In 2026, THIP Academy expanded its collaborations with medical associations to develop digital patient education programmes. The Indian Association of Community and Family Medicine (IACFM) became the Knowledge Partner for a programme on adult vaccination, providing scientific guidance, academic oversight and clinical expertise, while THIP Academy developed and delivered the digital learning programme.

The Indian Society for the Study of Reproduction and Fertility (ISSRF) subsequently became the Knowledge Partner for THIP Academy’s digital patient education programme on endometriosis. Under the collaboration, ISSRF provides scientific and academic oversight, while THIP Academy is responsible for instructional design, content development, digital learning and programme delivery.

In August 2026, THIP signed an MoU with the Indian Society of Lifestyle Medicine (ISLM) to develop digital patient education programmes on childhood obesity and polycystic ovarian disease (PCOD). ISLM serves as the Knowledge Partner, providing scientific review and academic oversight, while THIP Academy develops the curriculum and digital learning programmes.

==Media coverage==
THIP Media’s health fact checks have been cited by international fact-checking and media organisations during the verification of medical claims, including Verificat in Spain and the Australian Associated Press.

In India, THIP Media’s fact-checking content has been republished with attribution by news organisations including NDTV, News18, ABP Live, and Navbharat Times.

THIP Media’s health information fact checks have also been referenced by other fact-checking organisations that have been verified signatories to the International Fact-Checking Network’s Code of Principles, including Factly and NewsMeter.

In 2024, Channel NewsAsia featured The Healthy Indian Project in its documentary Fact Vs. Fiction – India’s Disinformation War, which examined the spread of misinformation in India and referenced THIP’s research. The documentary also included an interview with THIP's Founder and CEO, Sudipta Sengupta.

== Awards and recognition ==
In 2024, The Healthy Indian Project received the Best Health Literacy Platform award at the Atal Samman Samaroh and the Best Health Companies Award at the Health 2.0 Conference in Dubai, for its work in health information, health literacy and health misinformation-related fact-checking.
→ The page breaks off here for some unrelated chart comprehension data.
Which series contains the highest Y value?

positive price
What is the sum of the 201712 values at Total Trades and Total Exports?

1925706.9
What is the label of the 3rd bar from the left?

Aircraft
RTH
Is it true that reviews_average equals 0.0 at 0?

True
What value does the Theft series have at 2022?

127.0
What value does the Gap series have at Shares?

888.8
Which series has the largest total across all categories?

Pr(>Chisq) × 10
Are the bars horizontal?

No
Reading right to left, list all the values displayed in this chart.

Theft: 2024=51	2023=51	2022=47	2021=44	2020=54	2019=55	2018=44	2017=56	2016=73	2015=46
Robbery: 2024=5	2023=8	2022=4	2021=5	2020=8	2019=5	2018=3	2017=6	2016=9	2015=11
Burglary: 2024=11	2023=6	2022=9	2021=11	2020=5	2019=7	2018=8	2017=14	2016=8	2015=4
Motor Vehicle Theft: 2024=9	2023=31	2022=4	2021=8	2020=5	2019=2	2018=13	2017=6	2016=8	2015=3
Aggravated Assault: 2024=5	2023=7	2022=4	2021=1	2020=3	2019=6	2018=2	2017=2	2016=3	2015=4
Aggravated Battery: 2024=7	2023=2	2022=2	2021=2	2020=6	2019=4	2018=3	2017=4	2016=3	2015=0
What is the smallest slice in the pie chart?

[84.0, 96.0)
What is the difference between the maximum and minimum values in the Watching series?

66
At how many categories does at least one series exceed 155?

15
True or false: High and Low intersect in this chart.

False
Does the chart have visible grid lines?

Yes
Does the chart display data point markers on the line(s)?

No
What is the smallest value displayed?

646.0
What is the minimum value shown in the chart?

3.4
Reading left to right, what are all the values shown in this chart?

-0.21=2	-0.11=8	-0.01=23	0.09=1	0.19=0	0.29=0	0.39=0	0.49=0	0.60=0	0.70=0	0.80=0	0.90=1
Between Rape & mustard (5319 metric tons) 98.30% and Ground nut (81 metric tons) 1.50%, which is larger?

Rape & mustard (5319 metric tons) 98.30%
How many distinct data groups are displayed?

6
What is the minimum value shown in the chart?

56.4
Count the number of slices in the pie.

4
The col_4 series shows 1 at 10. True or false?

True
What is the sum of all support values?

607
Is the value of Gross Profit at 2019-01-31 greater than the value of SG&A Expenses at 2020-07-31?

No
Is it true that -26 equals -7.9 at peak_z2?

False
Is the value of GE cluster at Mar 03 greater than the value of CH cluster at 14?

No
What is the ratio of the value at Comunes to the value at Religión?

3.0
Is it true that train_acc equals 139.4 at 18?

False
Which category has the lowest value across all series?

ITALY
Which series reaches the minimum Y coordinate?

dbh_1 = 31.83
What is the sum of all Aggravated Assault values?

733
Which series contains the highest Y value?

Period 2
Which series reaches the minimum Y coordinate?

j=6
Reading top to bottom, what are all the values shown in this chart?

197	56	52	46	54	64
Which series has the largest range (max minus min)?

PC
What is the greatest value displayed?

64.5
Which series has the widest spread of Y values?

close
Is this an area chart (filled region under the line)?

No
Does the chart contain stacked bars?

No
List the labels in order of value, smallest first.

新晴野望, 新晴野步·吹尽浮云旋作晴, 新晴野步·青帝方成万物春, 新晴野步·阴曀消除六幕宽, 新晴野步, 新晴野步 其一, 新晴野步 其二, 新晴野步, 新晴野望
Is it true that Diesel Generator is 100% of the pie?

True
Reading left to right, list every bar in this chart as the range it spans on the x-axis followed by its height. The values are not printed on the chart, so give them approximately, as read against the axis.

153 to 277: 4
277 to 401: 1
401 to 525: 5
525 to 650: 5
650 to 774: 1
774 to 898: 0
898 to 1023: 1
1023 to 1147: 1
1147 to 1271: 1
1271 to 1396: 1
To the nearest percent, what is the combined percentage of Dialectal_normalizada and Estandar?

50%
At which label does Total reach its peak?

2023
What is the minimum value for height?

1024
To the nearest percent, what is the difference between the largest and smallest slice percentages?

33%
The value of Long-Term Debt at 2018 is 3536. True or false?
Ask RAKSHA, THIP's WhatsApp-based health information and fact-checking chatbot, was also named Health Solution of the Year at the Economic Times HealthWorld Nutrition & Wellness Awards.

In 2025, The Healthy Indian Project was recognised with the Outlook Business Nation Builders Award as India's Most Trusted Health Information Platform for its work in health literacy across digital and print platforms.

In 2026, THIP received the Breakthrough Digital Patient Education Initiative award at the 5th India Vaccine Leaders Conclave and the Best Digital Health Platform award at the AHPI Leadership Awards for its patient education platform THIP Academy.

== Funding ==
In 2020, THIP Healthtech Pvt Ltd received a US$31,800 grant through the Fact-Checking Development Fund, a programme supported by the Google News Initiative and administered through the International Fact-Checking Network at Poynter. The grant supported THIP Media's "Video Facts" project.

In 2025, THIP received a further US$100,000 grant through the Global Fact Check Fund, supported by Google and YouTube and administered by the International Fact-Checking Network, to develop health masterclasses through THIP Academy.